Kesan Asri & Terbuka: Sinergi Warga Renovasi Taman Depan Pesantren

Pemandangan pertama saat memasuki sebuah kawasan pendidikan sering kali menjadi penentu kenyamanan bagi siapa pun yang datang berkunjung. Estetika lingkungan bukan hanya tentang keindahan visual, tetapi juga tentang menciptakan ruang bernapas yang mampu menyegarkan pikiran di tengah padatnya jadwal kegiatan akademik. Untuk memberikan sambutan yang hangat bagi tamu, wali santri, dan masyarakat umum, sebuah inisiatif penataan lanskap dilakukan guna menciptakan Kesan Asri & Terbuka di area gerbang utama.
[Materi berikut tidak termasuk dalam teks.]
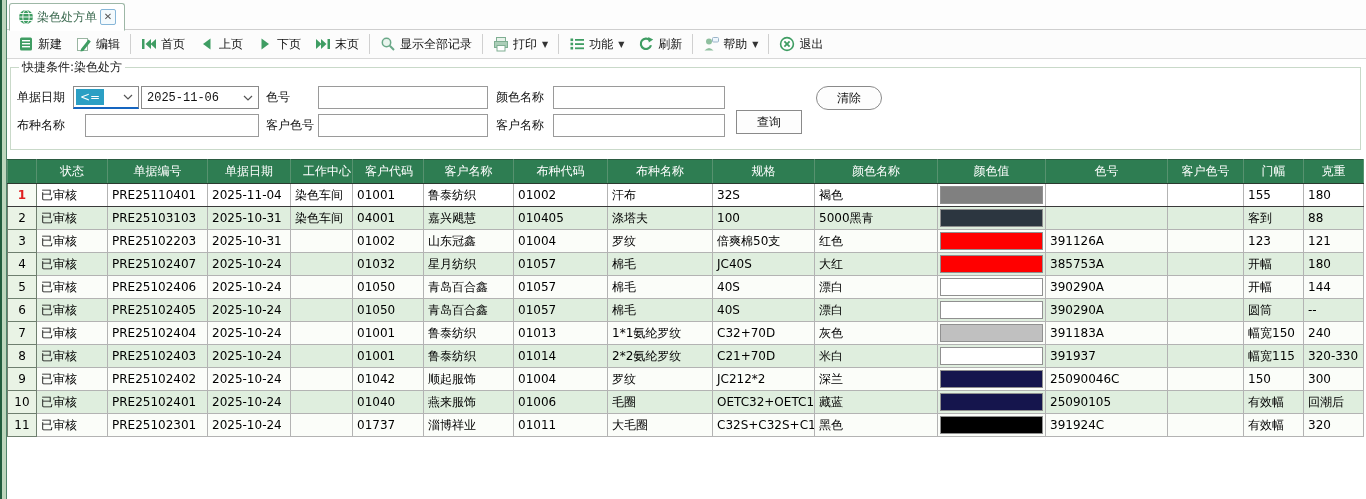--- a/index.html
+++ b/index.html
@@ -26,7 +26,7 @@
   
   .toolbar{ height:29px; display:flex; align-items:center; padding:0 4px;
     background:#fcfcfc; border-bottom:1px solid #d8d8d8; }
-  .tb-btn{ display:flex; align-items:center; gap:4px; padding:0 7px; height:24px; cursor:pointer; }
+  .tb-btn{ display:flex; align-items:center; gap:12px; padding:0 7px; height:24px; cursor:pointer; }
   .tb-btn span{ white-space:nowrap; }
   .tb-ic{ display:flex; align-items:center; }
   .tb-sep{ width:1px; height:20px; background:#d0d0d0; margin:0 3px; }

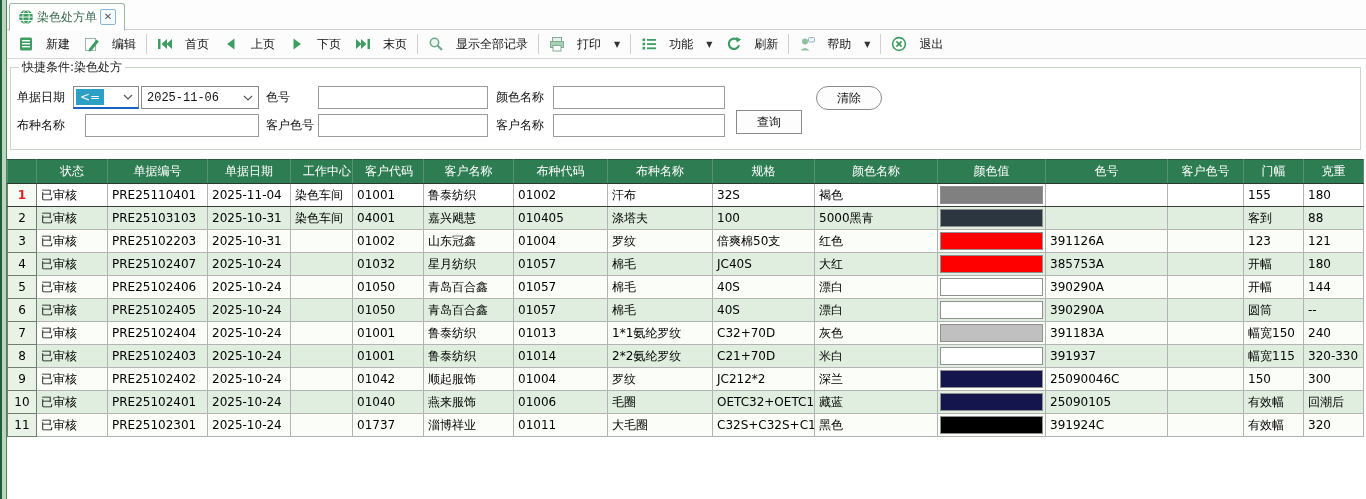--- a/index.html
+++ b/index.html
@@ -36,7 +36,7 @@
   .filter-panel{ position:relative; height:100px; background:#fff; }
   .groupbox{ position:absolute; left:3px; top:8px; right:5px; bottom:9px;
     border:1px solid #c9d9c9; }
-  .legend{ position:absolute; left:12px; top:0px; background:#fff; padding:0 3px; color:#222; }
+  .legend{ position:absolute; left:0; top:0px; background:#fff; padding:0 3px; color:#222; }
   .f-label{ position:absolute; height:23px; line-height:23px; color:#111; }
   .f-input{ position:absolute; height:23px; border:1px solid #9a9a9a; background:#fff;
     font:inherit; padding:0 4px; outline:none; }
Penataan ini bertujuan untuk meruntuhkan kesan kaku dan tertutup yang sering melekat pada bangunan institusi, menjadikannya ruang publik yang lebih ramah lingkungan dan inklusif.

Proyek keindahan alam ini berjalan dengan sangat harmonis berkat adanya Sinergi Warga dan komunitas di sekitar lingkungan lembaga pendidikan. Gotong royong menjadi kunci utama, di mana warga menyumbangkan bibit tanaman hias, tenaga, hingga keahlian dalam menata batu alam. Kolaborasi ini mempererat hubungan silaturahmi antara institusi pendidikan dan masyarakat lokal, membuktikan bahwa keberadaan pesantren memberikan manfaat estetika bagi wajah desa atau kota tersebut. Sinergi ini memastikan bahwa setiap tanaman yang dipilih memiliki karakteristik yang mudah dirawat dan mampu menyerap polusi udara dari kendaraan yang melintas di depan jalan utama, menciptakan paru-paru hijau kecil di pintu masuk kawasan.

Fokus utama dari pengerjaan fisik ini adalah tim yang melakukan Renovasi Taman Depan Pesantren dengan mengganti pagar tembok masif yang tinggi dengan pagar tanaman yang lebih rendah dan estetis. Penebangan semak liar yang tidak beraturan diganti dengan rumput gajah mini yang rapi dan deretan pohon pelindung seperti ketapang kencana atau pule. Penambahan kursi-kursi taman dari material kayu dan batu memberikan kesempatan bagi para wali santri untuk duduk bersantai sambil menunggu jam kunjungan dalam suasana yang sejuk. Jalur pejalan kaki yang terbuat dari susunan batu sikat ditata sedemikian rupa agar tetap aman bagi lansia dan anak-anak, sekaligus memberikan kesan yang lebih terorganisir.

Pembaruan taman ini juga mencakup pemasangan sistem pencahayaan taman yang temaram namun cukup terang saat malam hari, memberikan keamanan tambahan bagi lingkungan sekitar. Keberadaan kolam ikan kecil dengan suara gemericik air menambah suasana tenang yang sangat mendukung proses refleksi dan dzikir. Taman ini kini menjadi area favorit bagi para santri untuk membaca buku di waktu senggang atau sekadar melepas penat setelah berjam-jam berada di dalam ruang kelas.